- [TASK STATEMENT] The entries that follow must be written out exactly, without any of the pictures they contain.
|---|
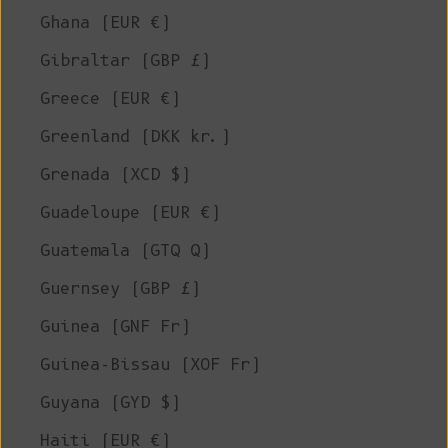
Ghana (EUR €)
Gibraltar (GBP £)
Greece (EUR €)
Greenland (DKK kr.)
Grenada (XCD $)
Guadeloupe (EUR €)
Guatemala (GTQ Q)
Guernsey (GBP £)
Guinea (GNF Fr)
Guinea-Bissau (XOF Fr)
Guyana (GYD $)
Haiti (EUR €)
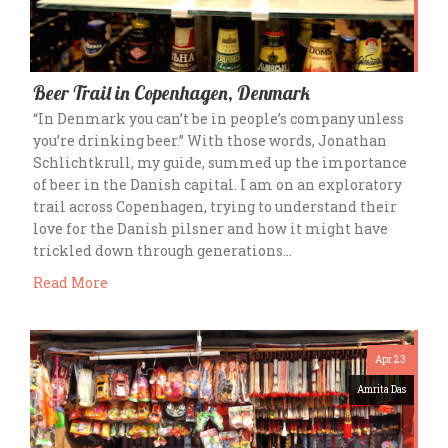
Beer Trail in Copenhagen, Denmark
“In Denmark you can’t be in people’s company unless
you’re drinking beer.” With those words, Jonathan
Schlichtkrull, my guide, summed up the importance
of beer in the Danish capital. I am on an exploratory
trail across Copenhagen, trying to understand their
love for the Danish pilsner and how it might have
trickled down through generations…
Read More
Apr 23
Amrita Das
|---|
- [WRITTEN SOLUTION]
Ghana (EUR €)
Gibraltar (GBP £)
Greece (EUR €)
Greenland (DKK kr.)
Grenada (XCD $)
Guadeloupe (EUR €)
Guatemala (GTQ Q)
Guernsey (GBP £)
Guinea (GNF Fr)
Guinea-Bissau (XOF Fr)
Guyana (GYD $)
Haiti (EUR €)
Beer Trail in Copenhagen, Denmark
“In Denmark you can’t be in people’s company unless
you’re drinking beer.” With those words, Jonathan
Schlichtkrull, my guide, summed up the importance
of beer in the Danish capital. I am on an exploratory
trail across Copenhagen, trying to understand their
love for the Danish pilsner and how it might have
trickled down through generations…
Read More
Apr 23
Amrita Das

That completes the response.